WORK ITEM: Give back the material from its first line up to and including the line with "Was ist wo?", copied line for line with no changes.

RECORDED DATA:
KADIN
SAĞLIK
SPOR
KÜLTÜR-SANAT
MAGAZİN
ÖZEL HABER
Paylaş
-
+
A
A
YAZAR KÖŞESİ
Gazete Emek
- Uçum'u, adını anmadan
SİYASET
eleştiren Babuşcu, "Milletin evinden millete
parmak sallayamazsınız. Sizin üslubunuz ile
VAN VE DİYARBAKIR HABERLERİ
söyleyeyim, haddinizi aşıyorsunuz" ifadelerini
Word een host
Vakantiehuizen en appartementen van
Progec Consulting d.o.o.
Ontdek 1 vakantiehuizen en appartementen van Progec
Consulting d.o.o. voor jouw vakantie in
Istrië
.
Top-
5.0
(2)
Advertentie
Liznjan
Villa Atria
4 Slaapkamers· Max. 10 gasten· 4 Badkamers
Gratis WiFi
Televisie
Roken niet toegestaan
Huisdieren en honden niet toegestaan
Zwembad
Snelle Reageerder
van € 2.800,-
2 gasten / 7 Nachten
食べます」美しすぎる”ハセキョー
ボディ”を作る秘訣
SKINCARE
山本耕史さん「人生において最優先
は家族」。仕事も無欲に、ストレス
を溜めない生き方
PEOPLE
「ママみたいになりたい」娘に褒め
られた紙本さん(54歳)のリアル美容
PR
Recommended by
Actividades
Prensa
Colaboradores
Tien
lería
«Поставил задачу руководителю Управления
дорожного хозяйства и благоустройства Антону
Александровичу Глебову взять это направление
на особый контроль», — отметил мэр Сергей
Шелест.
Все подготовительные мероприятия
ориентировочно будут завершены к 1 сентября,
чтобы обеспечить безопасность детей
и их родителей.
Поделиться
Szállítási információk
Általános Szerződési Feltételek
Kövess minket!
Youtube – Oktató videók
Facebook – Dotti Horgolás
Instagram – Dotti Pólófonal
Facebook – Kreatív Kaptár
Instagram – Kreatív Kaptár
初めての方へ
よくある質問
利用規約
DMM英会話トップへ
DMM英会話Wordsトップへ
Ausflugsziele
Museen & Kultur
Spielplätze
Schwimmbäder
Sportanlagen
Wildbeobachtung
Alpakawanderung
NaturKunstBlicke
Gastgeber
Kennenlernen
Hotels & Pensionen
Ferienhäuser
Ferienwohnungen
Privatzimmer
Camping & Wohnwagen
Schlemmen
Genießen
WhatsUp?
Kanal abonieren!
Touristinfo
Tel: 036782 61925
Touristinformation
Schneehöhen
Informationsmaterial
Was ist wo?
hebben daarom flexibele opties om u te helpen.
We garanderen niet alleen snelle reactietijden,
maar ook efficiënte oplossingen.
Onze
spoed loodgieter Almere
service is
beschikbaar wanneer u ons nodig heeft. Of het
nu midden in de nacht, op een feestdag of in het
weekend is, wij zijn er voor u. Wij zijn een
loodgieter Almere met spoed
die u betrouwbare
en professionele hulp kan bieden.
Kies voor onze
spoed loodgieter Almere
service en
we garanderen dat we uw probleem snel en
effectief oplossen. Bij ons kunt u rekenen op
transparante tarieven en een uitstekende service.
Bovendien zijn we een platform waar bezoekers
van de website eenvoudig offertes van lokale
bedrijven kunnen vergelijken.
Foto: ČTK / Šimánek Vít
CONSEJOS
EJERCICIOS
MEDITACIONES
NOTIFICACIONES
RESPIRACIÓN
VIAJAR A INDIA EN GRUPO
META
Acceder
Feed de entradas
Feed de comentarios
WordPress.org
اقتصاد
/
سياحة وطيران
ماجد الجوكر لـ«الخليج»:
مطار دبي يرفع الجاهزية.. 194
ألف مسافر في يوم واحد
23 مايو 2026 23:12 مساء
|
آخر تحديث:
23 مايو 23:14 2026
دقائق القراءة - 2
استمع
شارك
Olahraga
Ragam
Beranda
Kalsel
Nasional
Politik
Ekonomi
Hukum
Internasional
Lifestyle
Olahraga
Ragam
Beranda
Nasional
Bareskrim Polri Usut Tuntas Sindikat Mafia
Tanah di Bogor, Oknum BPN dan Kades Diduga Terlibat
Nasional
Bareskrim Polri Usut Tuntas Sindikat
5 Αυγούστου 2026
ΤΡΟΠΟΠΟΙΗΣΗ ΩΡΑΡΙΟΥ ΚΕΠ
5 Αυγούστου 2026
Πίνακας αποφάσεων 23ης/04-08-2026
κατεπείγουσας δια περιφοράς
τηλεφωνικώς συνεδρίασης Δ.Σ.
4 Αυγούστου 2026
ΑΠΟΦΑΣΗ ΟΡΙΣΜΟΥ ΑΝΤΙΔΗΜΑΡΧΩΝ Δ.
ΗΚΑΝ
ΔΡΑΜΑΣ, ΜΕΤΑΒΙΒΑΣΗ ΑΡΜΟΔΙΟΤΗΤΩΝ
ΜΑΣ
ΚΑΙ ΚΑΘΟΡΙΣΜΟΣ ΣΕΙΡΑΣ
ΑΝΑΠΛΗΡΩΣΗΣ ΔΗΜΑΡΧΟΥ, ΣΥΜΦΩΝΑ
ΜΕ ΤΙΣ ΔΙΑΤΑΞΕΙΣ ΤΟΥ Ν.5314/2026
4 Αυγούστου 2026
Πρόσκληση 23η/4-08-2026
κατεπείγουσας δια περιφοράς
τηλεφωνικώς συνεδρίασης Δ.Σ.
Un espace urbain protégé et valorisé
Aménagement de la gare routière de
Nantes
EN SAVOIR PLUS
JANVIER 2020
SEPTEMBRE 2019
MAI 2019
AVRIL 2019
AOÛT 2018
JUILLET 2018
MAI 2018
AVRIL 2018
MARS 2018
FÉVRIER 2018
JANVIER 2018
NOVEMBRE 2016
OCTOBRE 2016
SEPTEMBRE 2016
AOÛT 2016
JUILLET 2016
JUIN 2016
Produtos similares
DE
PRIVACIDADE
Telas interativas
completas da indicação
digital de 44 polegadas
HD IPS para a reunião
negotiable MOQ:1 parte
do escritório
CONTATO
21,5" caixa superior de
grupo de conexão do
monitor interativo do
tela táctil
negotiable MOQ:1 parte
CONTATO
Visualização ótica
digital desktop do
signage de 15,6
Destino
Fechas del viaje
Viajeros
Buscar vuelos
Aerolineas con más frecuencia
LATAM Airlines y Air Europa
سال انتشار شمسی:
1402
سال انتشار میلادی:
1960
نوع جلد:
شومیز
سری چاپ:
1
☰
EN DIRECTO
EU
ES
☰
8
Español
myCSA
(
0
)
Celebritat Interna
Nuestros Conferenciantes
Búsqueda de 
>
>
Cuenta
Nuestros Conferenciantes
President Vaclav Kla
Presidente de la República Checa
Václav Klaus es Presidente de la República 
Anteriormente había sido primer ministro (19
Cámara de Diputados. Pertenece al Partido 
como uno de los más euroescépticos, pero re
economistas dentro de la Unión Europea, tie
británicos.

REPLY TO THE TASK:
KADIN
SAĞLIK
SPOR
KÜLTÜR-SANAT
MAGAZİN
ÖZEL HABER
Paylaş
-
+
A
A
YAZAR KÖŞESİ
Gazete Emek
- Uçum'u, adını anmadan
SİYASET
eleştiren Babuşcu, "Milletin evinden millete
parmak sallayamazsınız. Sizin üslubunuz ile
VAN VE DİYARBAKIR HABERLERİ
söyleyeyim, haddinizi aşıyorsunuz" ifadelerini
Word een host
Vakantiehuizen en appartementen van
Progec Consulting d.o.o.
Ontdek 1 vakantiehuizen en appartementen van Progec
Consulting d.o.o. voor jouw vakantie in
Istrië
.
Top-
5.0
(2)
Advertentie
Liznjan
Villa Atria
4 Slaapkamers· Max. 10 gasten· 4 Badkamers
Gratis WiFi
Televisie
Roken niet toegestaan
Huisdieren en honden niet toegestaan
Zwembad
Snelle Reageerder
van € 2.800,-
2 gasten / 7 Nachten
食べます」美しすぎる”ハセキョー
ボディ”を作る秘訣
SKINCARE
山本耕史さん「人生において最優先
は家族」。仕事も無欲に、ストレス
を溜めない生き方
PEOPLE
「ママみたいになりたい」娘に褒め
られた紙本さん(54歳)のリアル美容
PR
Recommended by
Actividades
Prensa
Colaboradores
Tien
lería
«Поставил задачу руководителю Управления
дорожного хозяйства и благоустройства Антону
Александровичу Глебову взять это направление
на особый контроль», — отметил мэр Сергей
Шелест.
Все подготовительные мероприятия
ориентировочно будут завершены к 1 сентября,
чтобы обеспечить безопасность детей
и их родителей.
Поделиться
Szállítási információk
Általános Szerződési Feltételek
Kövess minket!
Youtube – Oktató videók
Facebook – Dotti Horgolás
Instagram – Dotti Pólófonal
Facebook – Kreatív Kaptár
Instagram – Kreatív Kaptár
初めての方へ
よくある質問
利用規約
DMM英会話トップへ
DMM英会話Wordsトップへ
Ausflugsziele
Museen & Kultur
Spielplätze
Schwimmbäder
Sportanlagen
Wildbeobachtung
Alpakawanderung
NaturKunstBlicke
Gastgeber
Kennenlernen
Hotels & Pensionen
Ferienhäuser
Ferienwohnungen
Privatzimmer
Camping & Wohnwagen
Schlemmen
Genießen
WhatsUp?
Kanal abonieren!
Touristinfo
Tel: 036782 61925
Touristinformation
Schneehöhen
Informationsmaterial
Was ist wo?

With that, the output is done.